The growth of renewable energy (RE) output at the state level has a substantial and positive effect on state GDP growth, carrying important implications for economic development and energy policy. This relationship highlights the advantages and financial soundness of adopting and expanding RE resources at the state level. Similar conclusions were reached by Aquila et al. (2017) in their study on Brazil.

A key consideration in this area is the distinctive nature of investments in RE. As noted by Martinot (2001), RE projects typically require significant capital outlays for technologies, infrastructure, and skilled personnel, all of which can drive regional economic growth and create new employment opportunities. Wen et al. (2022) further argues that these investments can generate revenue, foster innovation, and stimulate broader economic activity through multiplier effects—contributing, in part, to observed GDP growth.

Fan and Hao (2020) also discuss how the environmental benefits associated with RE can foster economic development. de Serres et al. (2010) observe that states allocating resources to RE experience reduced negative environmental impacts, leading to lower healthcare costs, increased productivity, and enhanced economic resilience to climate-related challenges. Where non-renewable energy (NRE) production at the state level fails to increase GDP, it is important to consider the underlying causes. Established industries reliant on fossil fuels and other traditional NRE sources may not offer the same levels of innovation, job creation, and economic diversification as their RE counterparts (Masini & Menichetti, 2013). These sectors can also face issues such as resource depletion, volatile markets, and environmental concerns, all of which may hinder sustained long-term economic growth.

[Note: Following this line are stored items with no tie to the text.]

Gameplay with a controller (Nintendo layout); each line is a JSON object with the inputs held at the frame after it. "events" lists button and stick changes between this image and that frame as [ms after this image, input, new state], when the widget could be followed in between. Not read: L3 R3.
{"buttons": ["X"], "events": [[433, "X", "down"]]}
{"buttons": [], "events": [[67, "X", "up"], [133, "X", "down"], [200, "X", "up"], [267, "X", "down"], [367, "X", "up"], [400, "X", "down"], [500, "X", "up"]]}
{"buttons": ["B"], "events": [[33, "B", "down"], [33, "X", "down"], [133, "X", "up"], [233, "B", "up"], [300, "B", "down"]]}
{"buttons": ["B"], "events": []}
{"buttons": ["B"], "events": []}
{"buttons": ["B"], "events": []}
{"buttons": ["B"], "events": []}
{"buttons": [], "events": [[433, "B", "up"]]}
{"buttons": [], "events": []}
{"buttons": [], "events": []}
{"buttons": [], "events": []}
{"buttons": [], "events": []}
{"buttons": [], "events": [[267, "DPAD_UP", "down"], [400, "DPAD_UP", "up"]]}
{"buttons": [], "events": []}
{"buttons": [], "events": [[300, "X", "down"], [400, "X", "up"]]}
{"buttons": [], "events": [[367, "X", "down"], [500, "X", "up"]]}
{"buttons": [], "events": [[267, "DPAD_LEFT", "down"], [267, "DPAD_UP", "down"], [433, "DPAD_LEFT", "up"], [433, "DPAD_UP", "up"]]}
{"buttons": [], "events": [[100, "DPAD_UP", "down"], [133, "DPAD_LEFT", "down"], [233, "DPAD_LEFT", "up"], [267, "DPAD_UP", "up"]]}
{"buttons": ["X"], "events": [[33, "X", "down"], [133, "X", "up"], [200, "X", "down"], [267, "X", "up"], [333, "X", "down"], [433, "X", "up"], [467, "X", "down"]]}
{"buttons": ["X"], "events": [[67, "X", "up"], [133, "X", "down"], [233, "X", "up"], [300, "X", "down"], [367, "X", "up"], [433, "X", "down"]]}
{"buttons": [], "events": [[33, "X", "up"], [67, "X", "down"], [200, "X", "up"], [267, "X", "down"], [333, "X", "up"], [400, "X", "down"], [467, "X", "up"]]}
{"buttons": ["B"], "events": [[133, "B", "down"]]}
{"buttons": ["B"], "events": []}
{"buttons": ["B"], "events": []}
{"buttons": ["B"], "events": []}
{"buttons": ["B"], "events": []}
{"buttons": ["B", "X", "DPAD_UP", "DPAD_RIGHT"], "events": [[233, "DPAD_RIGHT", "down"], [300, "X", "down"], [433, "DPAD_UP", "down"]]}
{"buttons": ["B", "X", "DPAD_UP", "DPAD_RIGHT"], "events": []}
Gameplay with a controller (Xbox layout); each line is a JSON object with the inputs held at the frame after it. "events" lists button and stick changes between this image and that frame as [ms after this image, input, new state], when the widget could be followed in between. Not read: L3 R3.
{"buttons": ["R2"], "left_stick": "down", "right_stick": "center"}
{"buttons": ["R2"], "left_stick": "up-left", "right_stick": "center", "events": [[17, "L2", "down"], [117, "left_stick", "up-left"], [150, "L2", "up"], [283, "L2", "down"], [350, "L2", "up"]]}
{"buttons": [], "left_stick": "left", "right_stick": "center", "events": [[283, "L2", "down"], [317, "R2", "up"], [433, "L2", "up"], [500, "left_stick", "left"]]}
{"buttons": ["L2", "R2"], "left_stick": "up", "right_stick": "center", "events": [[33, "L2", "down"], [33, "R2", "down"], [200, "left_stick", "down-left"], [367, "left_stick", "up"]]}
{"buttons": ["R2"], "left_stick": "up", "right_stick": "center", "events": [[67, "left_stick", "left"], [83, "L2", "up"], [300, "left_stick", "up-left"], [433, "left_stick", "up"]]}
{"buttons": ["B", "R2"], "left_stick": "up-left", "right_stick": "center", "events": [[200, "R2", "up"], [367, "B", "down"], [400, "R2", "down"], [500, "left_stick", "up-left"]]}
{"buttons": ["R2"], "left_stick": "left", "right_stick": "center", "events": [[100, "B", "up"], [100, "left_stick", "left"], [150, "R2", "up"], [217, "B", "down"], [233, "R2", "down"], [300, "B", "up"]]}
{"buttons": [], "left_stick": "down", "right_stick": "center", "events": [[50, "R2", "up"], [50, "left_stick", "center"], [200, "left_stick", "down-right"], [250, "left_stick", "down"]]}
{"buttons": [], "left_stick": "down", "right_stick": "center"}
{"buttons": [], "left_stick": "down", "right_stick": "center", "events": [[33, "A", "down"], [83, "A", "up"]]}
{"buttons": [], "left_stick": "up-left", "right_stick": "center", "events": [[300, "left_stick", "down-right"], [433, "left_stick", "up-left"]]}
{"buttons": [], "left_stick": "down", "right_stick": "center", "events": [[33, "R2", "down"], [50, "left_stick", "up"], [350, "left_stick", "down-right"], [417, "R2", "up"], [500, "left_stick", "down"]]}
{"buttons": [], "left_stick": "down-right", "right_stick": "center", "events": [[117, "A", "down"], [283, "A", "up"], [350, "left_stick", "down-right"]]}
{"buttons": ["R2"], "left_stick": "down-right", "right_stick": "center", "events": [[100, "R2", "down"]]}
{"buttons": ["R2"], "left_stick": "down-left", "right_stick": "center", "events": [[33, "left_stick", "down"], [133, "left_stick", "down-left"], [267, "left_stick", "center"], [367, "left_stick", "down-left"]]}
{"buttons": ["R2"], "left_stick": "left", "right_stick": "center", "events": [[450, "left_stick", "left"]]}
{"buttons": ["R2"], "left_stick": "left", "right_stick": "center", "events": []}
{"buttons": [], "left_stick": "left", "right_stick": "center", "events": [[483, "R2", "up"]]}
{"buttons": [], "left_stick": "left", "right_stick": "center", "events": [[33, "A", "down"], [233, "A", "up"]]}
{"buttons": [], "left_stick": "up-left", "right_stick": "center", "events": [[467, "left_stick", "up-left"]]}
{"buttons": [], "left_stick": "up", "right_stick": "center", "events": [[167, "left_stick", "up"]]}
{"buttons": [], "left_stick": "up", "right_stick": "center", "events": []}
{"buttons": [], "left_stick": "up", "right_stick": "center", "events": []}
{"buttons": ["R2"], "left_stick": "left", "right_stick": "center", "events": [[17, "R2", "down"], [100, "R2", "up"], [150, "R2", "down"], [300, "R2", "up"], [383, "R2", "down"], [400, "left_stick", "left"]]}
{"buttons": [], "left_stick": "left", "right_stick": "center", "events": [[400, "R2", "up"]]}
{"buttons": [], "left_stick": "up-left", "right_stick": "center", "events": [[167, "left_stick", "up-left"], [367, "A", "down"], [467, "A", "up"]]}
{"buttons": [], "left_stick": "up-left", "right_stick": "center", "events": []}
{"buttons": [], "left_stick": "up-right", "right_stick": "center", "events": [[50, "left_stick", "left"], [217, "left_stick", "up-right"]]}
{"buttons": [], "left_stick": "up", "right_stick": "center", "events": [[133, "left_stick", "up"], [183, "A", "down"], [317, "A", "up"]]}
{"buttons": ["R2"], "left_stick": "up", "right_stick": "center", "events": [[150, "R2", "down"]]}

In India, the RE sector accounts for 46% of total installed capacity and has led to a 1.75-fold increase in power generation since 2014, benefiting both the environment and the economy. Supply-side growth in RE has reduced tariffs (e.g., Rs. 1.99/kWh in Gujarat), increased domestic output (with 40 GW of modules manufactured), and encouraged investment (such as ₹3,000 crore in Tamil Nadu). Upgrading the grid and storage has addressed efficiency losses (e.g., 8–10% reduction in Karnataka), while scaling RE technologies—such as solar, wind, and inverter technology—has reduced reliance on fossil fuels and created new jobs. Focusing on supply-side RE development is therefore critical, as it addresses key structural and infrastructural barriers limiting widespread RE adoption and its associated economic benefits.

Much of the existing literature has examined the demand side of RE (i.e., consumption) and its relationship with economic growth. For a rapidly developing nation like India, prioritising RE generation and transmission is vital. This study, therefore, concentrates on the supply side of RE (generation), rather than the demand side, aiming to fill a gap in current research by exploring its correlation with economic growth.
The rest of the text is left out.